Data extracted from a collection:
* * *
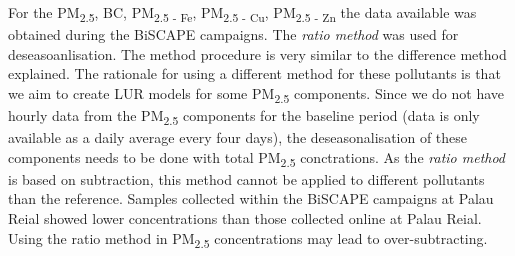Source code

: \documentclass{article}
\begin{document}
For the PM\textsubscript{2.5}, BC, PM\textsubscript{2.5 - Fe}, PM\textsubscript{2.5 - Cu}, PM\textsubscript{2.5 - Zn} the data available was obtained during the BiSCAPE campaigns. The \textit{ratio method} was used for deseasoanlisation. The method procedure is very similar to the difference method explained. The rationale for using a different method for these pollutants is that we aim to create LUR models for some PM\textsubscript{2.5} components. Since we do not have hourly data from the PM\textsubscript{2.5} components for the baseline period (data is only available as a daily average every four days), the deseasonalisation of these components needs to be done with total PM\textsubscript{2.5} conctrations. As the \textit{ratio method} is based on subtraction, this method cannot be applied to different pollutants than the reference. Samples collected within the BiSCAPE campaigns at Palau Reial showed lower concentrations than those collected online at Palau Reial. Using the ratio method in PM\textsubscript{2.5} concentrations may lead to over-subtracting.
\end{document}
* * *
Assignment: A faithful, word-for-word copy of the records above, pictures left out, is the answer.

Worked solution:
Source code

: \documentclass{article}
\begin{document}
For the PM\textsubscript{2.5}, BC, PM\textsubscript{2.5 - Fe}, PM\textsubscript{2.5 - Cu}, PM\textsubscript{2.5 - Zn} the data available was obtained during the BiSCAPE campaigns. The \textit{ratio method} was used for deseasoanlisation. The method procedure is very similar to the difference method explained. The rationale for using a different method for these pollutants is that we aim to create LUR models for some PM\textsubscript{2.5} components. Since we do not have hourly data from the PM\textsubscript{2.5} components for the baseline period (data is only available as a daily average every four days), the deseasonalisation of these components needs to be done with total PM\textsubscript{2.5} conctrations. As the \textit{ratio method} is based on subtraction, this method cannot be applied to different pollutants than the reference. Samples collected within the BiSCAPE campaigns at Palau Reial showed lower concentrations than those collected online at Palau Reial. Using the ratio method in PM\textsubscript{2.5} concentrations may lead to over-subtracting.
\end{document}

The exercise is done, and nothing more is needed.